Can Knowledge Graphs Make Large Language Models More Trustworthy? An Empirical Study Over Open-ended Question Answering
- URL: http://arxiv.org/abs/2410.08085v3
- Date: Wed, 19 Feb 2025 08:25:48 GMT
- Title: Can Knowledge Graphs Make Large Language Models More Trustworthy? An Empirical Study Over Open-ended Question Answering
- Authors: Yuan Sui, Yufei He, Zifeng Ding, Bryan Hooi,
- Abstract summary: This study explores whether Knowledge Graphs can make Large Language Models (LLMs) more trustworthy in an open-ended setting.<n> OKGQA is a benchmark specifically designed to assess LLMs enhanced with Knowledge Graphs under open-ended, real-world question answering scenarios.<n> OKGQA-P is a benchmark variant to assess model performance when the semantics and structure of KGs are deliberately perturbed and contaminated.
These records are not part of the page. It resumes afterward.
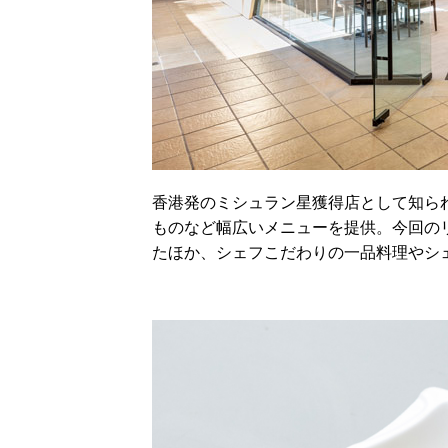
香港発のミシュラン星獲得店として知ら
ものなど幅広いメニューを提供。今回の
たほか、シェフこだわりの一品料理やシ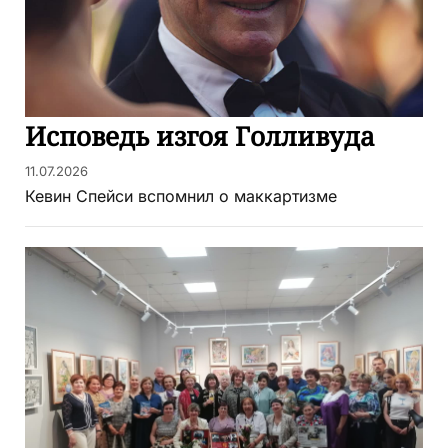
Исповедь изгоя Голливуда
11.07.2026
Кевин Спейси вспомнил о маккартизме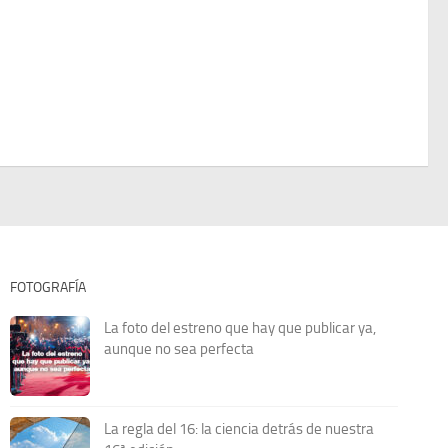
FOTOGRAFÍA
La foto del estreno que hay que publicar ya,
aunque no sea perfecta
La regla del 16: la ciencia detrás de nuestra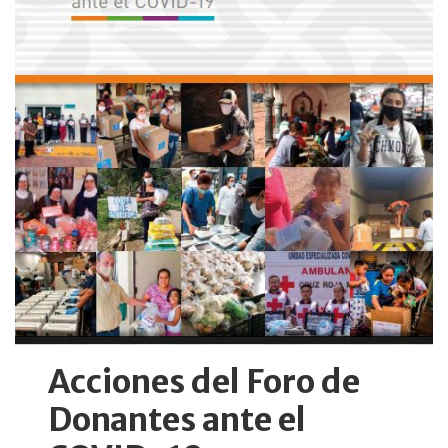
Acciones del Foro de
Donantes ante el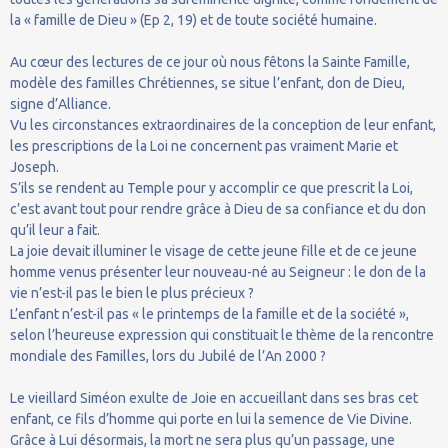
la « famille de Dieu » (Ep 2, 19) et de toute société humaine.
Au cœur des lectures de ce jour où nous fêtons la Sainte Famille,
modèle des familles Chrétiennes, se situe l’enfant, don de Dieu,
signe d’Alliance.
Vu les circonstances extraordinaires de la conception de leur enfant,
les prescriptions de la Loi ne concernent pas vraiment Marie et
Joseph.
S’ils se rendent au Temple pour y accomplir ce que prescrit la Loi,
c’est avant tout pour rendre grâce à Dieu de sa confiance et du don
qu’il leur a fait.
La joie devait illuminer le visage de cette jeune fille et de ce jeune
homme venus présenter leur nouveau-né au Seigneur : le don de la
vie n’est-il pas le bien le plus précieux ?
L’enfant n’est-il pas « le printemps de la famille et de la société »,
selon l’heureuse expression qui constituait le thème de la rencontre
mondiale des Familles, lors du Jubilé de l’An 2000 ?
Le vieillard Siméon exulte de Joie en accueillant dans ses bras cet
enfant, ce fils d’homme qui porte en lui la semence de Vie Divine.
Grâce à Lui désormais, la mort ne sera plus qu’un passage, une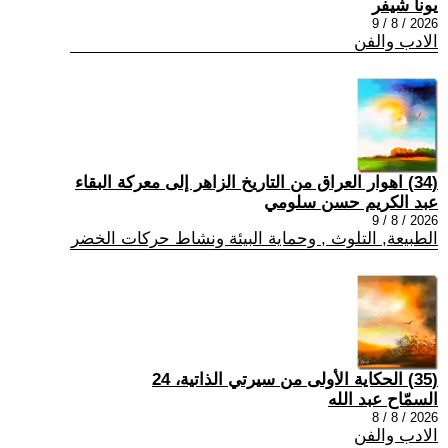
يونا شيفر
2026 / 8 / 9
الادب والفن
(34) اهوار العراق من التاريخ الزاهر إلى معركة البقاء
عبد الكريم حسن سلومي
2026 / 8 / 9
الطبيعة, التلوث , وحماية البيئة ونشاط حركات الخضر
(35) الحكاية الأولى من سيرتي الذاتية، 24
السمّاح عبد الله
2026 / 8 / 8
الادب والفن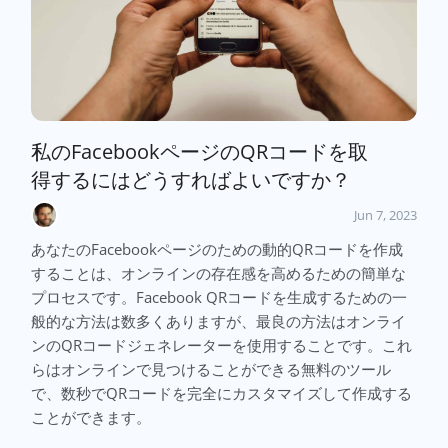
私のFacebookページのQRコードを取
得するにはどうすればよいですか？
Jun 7, 2023
あなたのFacebookページのための動的QRコードを作成
することは、オンラインの存在感を高めるための簡単な
プロセスです。Facebook QRコードを生成するための一
般的な方法は数多くありますが、最良の方法はオンライ
ンのQRコードジェネレーターを使用することです。これ
らはオンラインで見つけることができる無料のツール
で、数秒でQRコードを完全にカスタマイズして作成する
ことができます。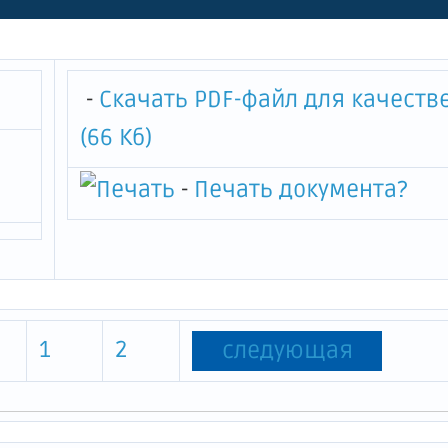
ия "Статуя "Ночь"
-
Скачать PDF-файл для качеств
(66 Кб)
-
Печать документа
?
1
2
следующая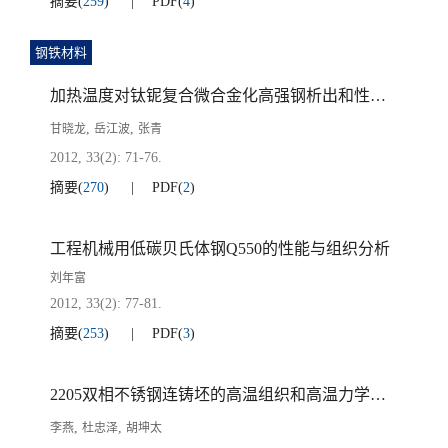
摘要
(
259
)
PDF
(
4
)
钢铁材料
加热温度对钛铌复合微合金化高强钢析出和性能的影响
,
,
甘晓龙
岳江波
张青
2012, 33(2): 71-76.
摘要
(
270
)
PDF
(
2
)
工程机械用低碳贝氏体钢Q550的性能与组织分析
刘年富
2012, 33(2): 77-81.
摘要
(
253
)
PDF
(
3
)
2205双相不锈钢连铸坯的高温组织和高温力学性能
,
,
李燕
杜忠泽
胡坤太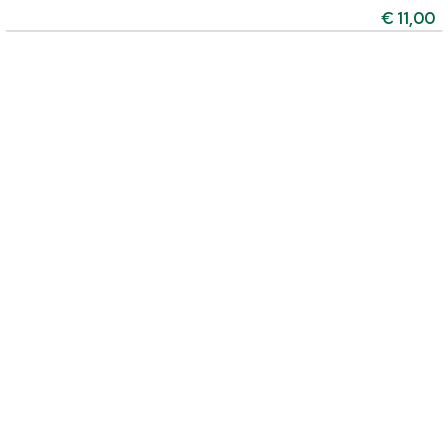
€
11,00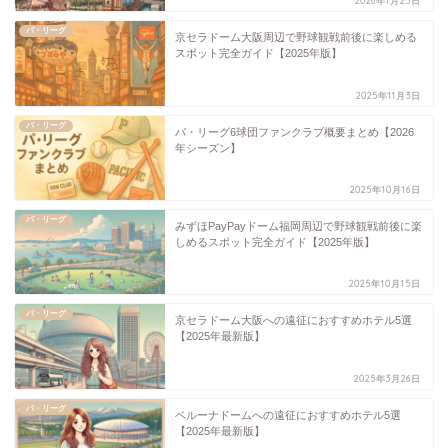
2026年1月25日
パ・リーグ
京セラドーム大阪周辺で野球観戦前後に楽しめる
スポット完全ガイド【2025年版】
2025年11月3日
パ・リーグ
パ・リーグ6球団ファンクラブ概要まとめ【2026
年シーズン】
2025年10月16日
パ・リーグ
みずほPayPayドーム福岡周辺で野球観戦前後に楽
しめるスポット完全ガイド【2025年版】
2025年10月15日
パ・リーグ
京セラドーム大阪への遠征におすすめホテル5選
【2025年最新版】
2025年3月26日
パ・リーグ
ベルーナドームへの遠征におすすめホテル5選
【2025年最新版】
- Score: 30.12049172634714
- License: http://creativecommons.org/licenses/by-nc-nd/4.0/
- Abstract: Recent works integrating Knowledge Graphs (KGs) have led to promising improvements in enhancing the reasoning accuracy of Large Language Models (LLMs). However, current benchmarks focus mainly on closed-ended tasks, leaving a gap in the assessment of more complex real-world scenarios. This gap has also obscured the evaluation of KGs' potential to mitigate the problem of hallucination in LLMs. To fill the gap, we introduce OKGQA, a new benchmark specifically designed to assess LLMs enhanced with KGs under open-ended, real-world question answering scenarios. OKGQA is designed to closely reflect the complexities of practical applications using questions from different types, and incorporates specific metrics to measure both hallucination ratio and the enhancement in reasoning capabilities. To consider the scenario in which KGs may have varying levels of mistakes, we propose another benchmark variant OKGQA-P to assess model performance when the semantics and structure of KGs are deliberately perturbed and contaminated. OKGQA aims to (1) explore whether KGs can make LLMs more trustworthy in an open-ended setting, and (2) conduct a comparative analysis to shed light on method design. We believe that this study can facilitate a more complete performance comparison and encourage continuous improvement in integrating KGs with LLMs to reduce hallucination.